We then created a pipeline to coalesce all 13 files into one and create the long format of that data. The pipeline is as follows:
## Warning in read_fun(path = enc2native(normalizePath(path)), sheet_i = sheet, :
## Coercing boolean to numeric in GJ3243 / R3243C192
This pipeline simply reads each file in the list of 13 and then creates a column to say which tissue that sample came from. Finally it creates the long format using pivot_longer()

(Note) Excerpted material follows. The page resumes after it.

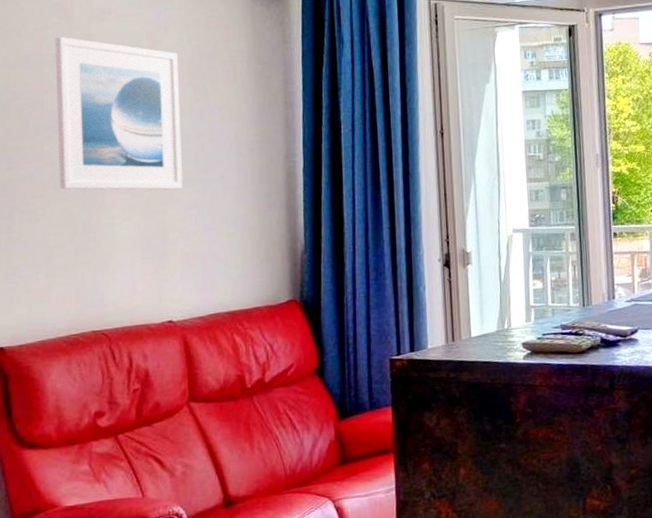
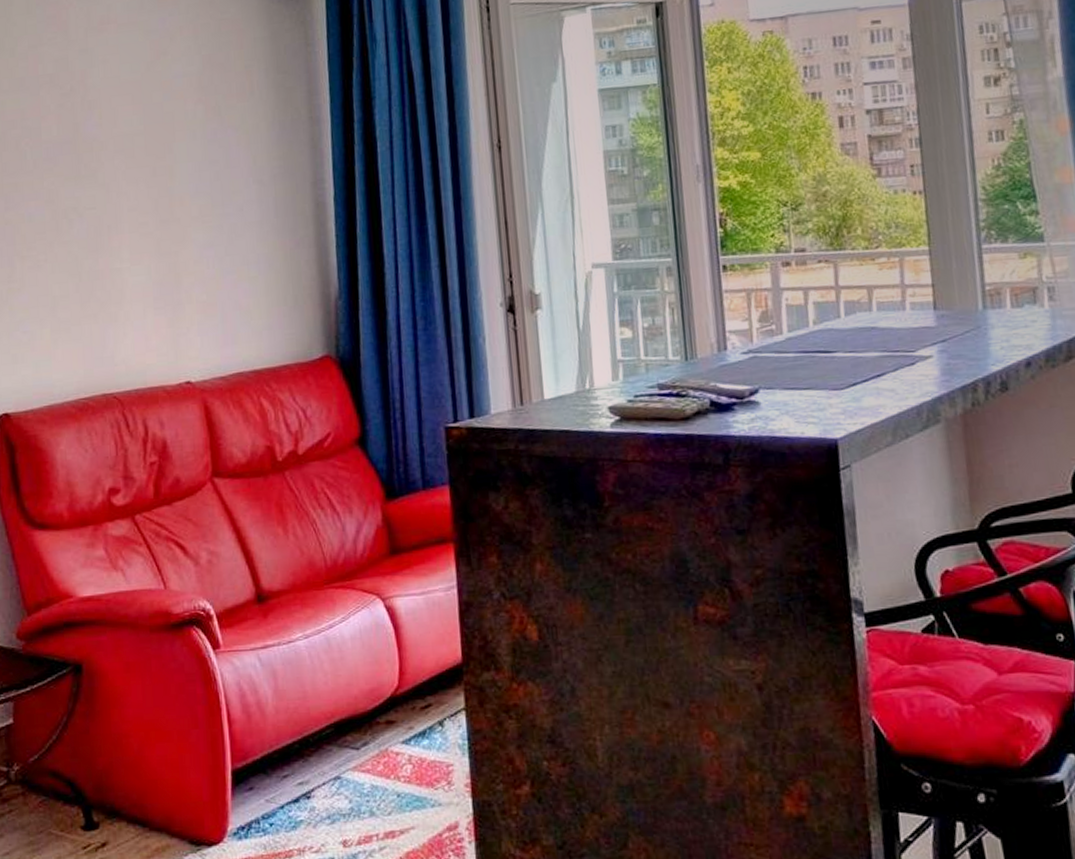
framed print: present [55,36,182,190] -> none [51,53,196,231]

Next - I created an intermediary data frame x
that has an additional column for individual_id. I then grouped by individual_id and reaction_id and summarized.
The groupby() command will only include unique reaction_id/individual_id pairs so that any pairs that were common across tissues will be parsed into one and given the average value.
Finally, we created the wide formate of the data that can be read by gcta for h2 calculation.
Above, we added an additional column for Family_ID that is the same as Individual_ID. We also filtered at this step. This is important since normally we would have filtered during the pipeline step. We filtered for reaction ids whose average across the column was <0.9 and >0.1 so that those reactions are variable across the population.
We filtered here as to not introduce NAs into the wide formate of teh data since gcta could not appropriately handle NAs.
We can check that there are no NAs using the function below
summary(apply(widedata[,-c(1,2)],2,mean))
## Min. 1st Qu. Median Mean 3rd Qu. Max.
## 0.1001 0.2662 0.4924 0.5048 0.7666 0.8994
GCTA can then calculate h2 for all 2430 phenotypes.
Sadly the histograms for both h2 and pvalues do not look significant.